The U.S. Open Men's Singles draw contained 128 people. Each round was single-elimination, meaning that two people played each other, and the loser was immediately disqualified and the winner moved on to the next round. How many TOTAL matches were played before Roger Federer was named the champion on Sunday? How did you calculate this?

First time I came across this question, I used the brute force method. 128 people divided by 2 per match = 64 matches the first round. Do it again and again, until only one person is left, who can't play, um, a match, with himself. Now I just remember that in a single elimination tournament, the number of matches is one less than the number of people/clubs entered.
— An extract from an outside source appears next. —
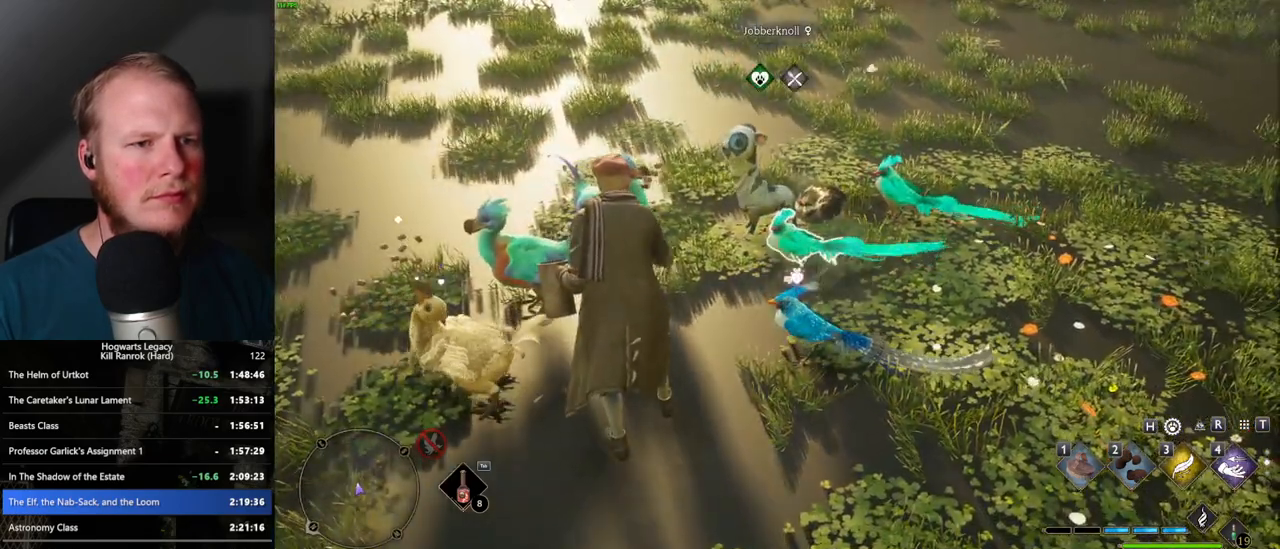
{"keys": [], "mouse": [], "events": [[33, "2", "down"], [83, "2", "up"], [183, "2", "down"], [250, "2", "up"], [350, "2", "down"], [400, "2", "up"]]}
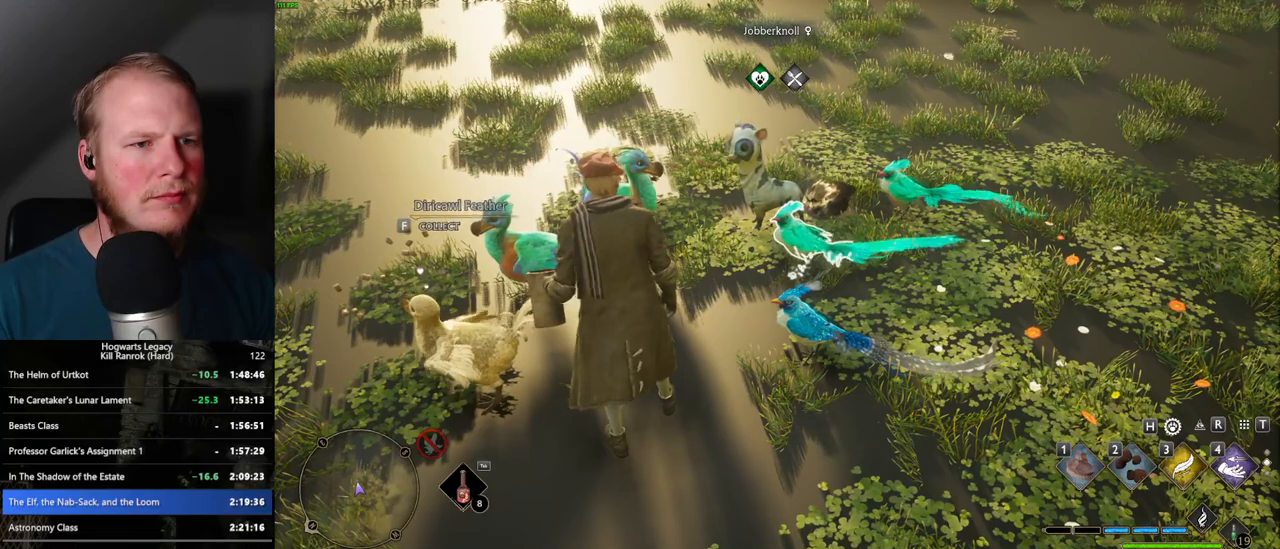
{"keys": [], "mouse": [], "events": [[17, "2", "down"], [67, "2", "up"], [150, "2", "down"], [200, "2", "up"], [317, "2", "down"], [367, "2", "up"]]}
But if you're doing it for a double elimination tourney, you have to remember that the ultimate winner will have either 0 losses or 1 loss, so it will take either 254 or 255 matches for a 128-entrant double-elimination tourney.

10,000 people sign up for a single elimination playoff. Opponents are chosen for each round as follows: All players place their names into a hat and draw for their opponent. If they draw their own name, they get a bye for that round. If they draw a player that's already been paired up, they draw again without placing that name back into the hat.

At the end, one player remains and is crowned the champion. How many games are played in total? (ANS: one game per player eliminated or 9,999.)

(Leave aside the fact that this process may never terminate if players keep drawing their own names - the probability of this approaches zero as the number of rounds goes up)

howwe achived the final answer. I went the simple route: 128-1, although, like trebob, I first thought 126 rather than 127.The brute force method is a little more complicated, but the one-person-per-match elimination works just as easy.

I was going to follow up with a problem about an odd number of people and byes and a problem about double elimination, but it seems you've already posted those yourself.

Well they really are the same solution in binary...

01000000+100000+10000+1000+100+10+1 =

01111111 =

10000000 - 1

Which in decimal is 2

^{7}- 1.cathy :-)

Still, I must admit 128-1 is easier :-)

The fact that 1+2+4+...+2^n = 2^(n+1)-1 will help you do the addition the long way, but that's distinct from the "tricky" way. The "tricky" way doesn't involve adding powers of 2 at all, and also allows you to answer more complicated questions as how many matches are in a 123,456,789 person tournament with byes.

Suppose 1 plays 16 and 8 plays 9 in the first round, with the winners and losers playing each other in the next round. If 16 and 9 lose, play each other in the next round, and 16 loses, then 16 has lost to 1 and 9. If one accepts the transitivity of losing, then 16 has also "lost" to 8, and thus it is safe to eliminate 16 from the tournament.